Once back at the hotel, we embarked on one of the toughest touring days anyone in the orchestra can remember. The first day after a long haul flight is usually ok. There's excitement and adrenaline on tap to get you through. Day Two, however, is a very different story - the body clock realises it has been severely thrown, and there's nothing you can do about it. In an ideal world, one designed by musicians (imagine that!), day two of a tour would involve bed, room service and a dip in the pool. Not a chance!
A coach took us to the train station, where we grabbed a coffee and bite to eat before boarding a superfast Bullet train to Shin-Kobe. Another coach then deposited us at the Hyogo concert hall where we rehearsed Beethoven's magnificent Fourth Piano Concerto with Leif Ove Andsnes and the sprightly King Stephen Overture. At this point most of us were wandering around with glazed faces, pouring caffeine and sugar down our necks to try and stay awake. There was just time to gobble down a bit of rice before we were back on stage for the concert.

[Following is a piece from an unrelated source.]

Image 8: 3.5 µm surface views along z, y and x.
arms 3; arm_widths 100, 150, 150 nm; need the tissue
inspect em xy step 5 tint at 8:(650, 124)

Given the circumstances, I think we did remarkably well. Esa-Pekka was his usual flowing self, and the soloist played with crystalline clarity and beautiful tone, especially in the extraordinary second movement. Mahler 1 truly took Titanic efforts to overcome fatigue, but it was worth it as, for a second successive concert, we were given a tremendous reception and standing ovation. But boy were we knackered after that one!
Unfortunately, we were far from done. Back onto the coaches for another journey, this time to Osaka airport, from where we flew two hours north to the island of Hokkaido. The nearest country to Japan at this point is Russia. Once we'd disembarked and collected our bags we dragged ourselves outside feeling, and most probably looking, like extras from an orcho-zombie movie (hands off Simon Pegg, my idea). We noted the huge snow drifts with exhausted interest, before collapsing onto (yes you guessed it) yet more coaches, before finally arriving in Sapporo around midnight. That, dear readers, was a long day!